I am working on a program that is supposed to update employees salaries by %5 and based on age:
import csv
infile = open('employee.csv')
csvreader = csv.reader(infile)
rows = []
for row in csvreader:
rows.append(row)
for i in rows:
if(int(i[2]) < 40): #LINE CAUSING A PROBLEM
i[3] = round((1.05 * float(i[3])) , 2)
else:
i[3] = round((1.10 * float(i[3])) , 2)
print('\n\nList after updation:')
#loop print the data on the compile
for row in rows:
print(row)
#open file and write the updated data
with open('employeeUpdate.csv', 'w', encoding='UTF8', newline='') as f:
writer = csv.writer(f)
for row in rows:
writer.writerow(row)
When I run it I get the following error:
ValueError Traceback (most recent call last)
---> 23 if(int(i[2]) < 40):
ValueError: invalid literal for int() with base 10: 'age'
Data Sample:
ID employee name age salary
1 Sara Wales 33 60994
2 John Smith 42 78399
3 Michael Ousley 22 58000
4 Rami Elliot 50 88382
I double-checked the data type and it was an integer-->('age', dtype('int64'))
I tried with open ('employee.csv', r) as infile
and changing the problem line to if int(float(i[2]) < 40):
but they both did not work.
It said cannot convert string to float. I don't know why it is reading the integer as a string.
But when I added an exception like this:
for i in rows:
try:
if (int(i[2]) < 40):
i[3] = round((1.05 * int(i[3])) , 2)
else:
i[3] = round((1.10 * int(i[3])) , 2)
except ValueError:
print("")
It worked, so my question is why did it only work with the exception!, and is there a way I can have it done without the exception?
CodePudding user response:
Since csv.reader()
continuously reads a stream until EOF, it doesn't have a concept of a header row. For the first iteration of rows
, i
would always be the string header row.
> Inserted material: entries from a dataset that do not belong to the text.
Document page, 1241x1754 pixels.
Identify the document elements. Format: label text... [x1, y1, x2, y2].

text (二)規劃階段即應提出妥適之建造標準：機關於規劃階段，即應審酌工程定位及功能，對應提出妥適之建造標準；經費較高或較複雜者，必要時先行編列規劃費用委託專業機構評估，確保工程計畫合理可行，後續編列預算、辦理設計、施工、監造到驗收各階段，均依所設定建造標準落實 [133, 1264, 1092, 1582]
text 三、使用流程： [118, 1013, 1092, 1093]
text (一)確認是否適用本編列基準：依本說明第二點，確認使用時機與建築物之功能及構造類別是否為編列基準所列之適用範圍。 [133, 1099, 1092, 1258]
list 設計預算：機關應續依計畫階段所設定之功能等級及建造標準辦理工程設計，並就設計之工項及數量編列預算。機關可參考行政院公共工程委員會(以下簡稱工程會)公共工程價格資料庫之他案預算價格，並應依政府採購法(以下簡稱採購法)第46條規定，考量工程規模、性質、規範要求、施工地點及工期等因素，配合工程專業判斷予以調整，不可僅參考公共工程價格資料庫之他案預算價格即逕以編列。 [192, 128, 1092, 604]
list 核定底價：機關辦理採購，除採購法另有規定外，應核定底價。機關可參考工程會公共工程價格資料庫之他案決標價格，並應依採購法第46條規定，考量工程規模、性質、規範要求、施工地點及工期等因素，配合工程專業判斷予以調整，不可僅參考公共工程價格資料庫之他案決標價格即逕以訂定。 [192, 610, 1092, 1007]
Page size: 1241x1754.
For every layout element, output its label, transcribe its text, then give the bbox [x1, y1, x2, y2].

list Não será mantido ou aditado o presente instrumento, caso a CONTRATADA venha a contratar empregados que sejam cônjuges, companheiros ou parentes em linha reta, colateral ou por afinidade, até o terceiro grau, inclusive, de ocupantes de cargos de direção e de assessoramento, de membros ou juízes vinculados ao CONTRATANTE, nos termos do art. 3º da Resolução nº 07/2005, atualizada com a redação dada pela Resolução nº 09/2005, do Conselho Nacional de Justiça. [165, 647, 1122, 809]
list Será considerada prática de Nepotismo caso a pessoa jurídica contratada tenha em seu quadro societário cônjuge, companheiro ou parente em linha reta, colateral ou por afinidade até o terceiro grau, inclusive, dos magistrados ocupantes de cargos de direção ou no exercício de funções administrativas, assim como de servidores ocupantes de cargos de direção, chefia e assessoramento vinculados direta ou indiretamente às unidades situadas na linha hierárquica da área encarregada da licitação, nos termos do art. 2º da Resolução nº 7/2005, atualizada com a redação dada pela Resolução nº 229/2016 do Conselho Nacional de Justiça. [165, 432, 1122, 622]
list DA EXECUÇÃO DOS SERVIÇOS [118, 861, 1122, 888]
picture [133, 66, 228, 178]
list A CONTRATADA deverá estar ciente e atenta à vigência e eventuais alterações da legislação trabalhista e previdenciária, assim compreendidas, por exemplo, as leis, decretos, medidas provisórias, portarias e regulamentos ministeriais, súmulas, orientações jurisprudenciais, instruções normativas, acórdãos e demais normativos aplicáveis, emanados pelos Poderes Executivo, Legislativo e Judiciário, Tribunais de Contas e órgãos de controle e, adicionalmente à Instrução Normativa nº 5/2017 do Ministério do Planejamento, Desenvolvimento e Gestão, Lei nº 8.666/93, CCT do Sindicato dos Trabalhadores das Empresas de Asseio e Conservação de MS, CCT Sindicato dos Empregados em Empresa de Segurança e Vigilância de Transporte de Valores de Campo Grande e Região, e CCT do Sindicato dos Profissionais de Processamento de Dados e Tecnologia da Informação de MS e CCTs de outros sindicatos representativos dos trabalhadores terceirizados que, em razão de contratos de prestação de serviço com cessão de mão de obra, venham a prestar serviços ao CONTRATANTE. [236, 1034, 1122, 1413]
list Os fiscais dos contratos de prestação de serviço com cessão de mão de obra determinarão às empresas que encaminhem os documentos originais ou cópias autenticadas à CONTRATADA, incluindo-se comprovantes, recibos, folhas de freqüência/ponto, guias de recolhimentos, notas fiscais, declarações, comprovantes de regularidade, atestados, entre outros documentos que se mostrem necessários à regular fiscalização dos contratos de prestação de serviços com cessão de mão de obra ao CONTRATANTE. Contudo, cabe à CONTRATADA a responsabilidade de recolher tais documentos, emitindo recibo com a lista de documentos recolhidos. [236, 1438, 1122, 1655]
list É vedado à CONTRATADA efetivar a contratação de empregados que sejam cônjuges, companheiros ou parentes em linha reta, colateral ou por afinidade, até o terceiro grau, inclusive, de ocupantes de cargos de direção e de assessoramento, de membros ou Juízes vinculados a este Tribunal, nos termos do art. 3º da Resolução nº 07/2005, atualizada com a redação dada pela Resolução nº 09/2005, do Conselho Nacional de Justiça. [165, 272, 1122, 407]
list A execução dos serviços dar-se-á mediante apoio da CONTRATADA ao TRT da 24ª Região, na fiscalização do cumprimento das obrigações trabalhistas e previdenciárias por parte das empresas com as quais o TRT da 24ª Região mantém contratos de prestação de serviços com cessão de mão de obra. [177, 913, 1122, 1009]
And you're trying to convert the text "age" into int which would Python to error.
Your try-except works because it simply masks the error raised from the first row and prints a blank line instead.
To fix it, simply skip a line from the file to not include the header row, or skip the first iteration when doing the int conversion.
with open('employee.csv') as infile:
infile.readline()
csvreader = csv.reader(infile)
# do stuff with csvreader
When handling large datasets and doing complicated data manipulations, consider using the pandas library. The issue described here and dtype conversions would automatically be handled by pandas.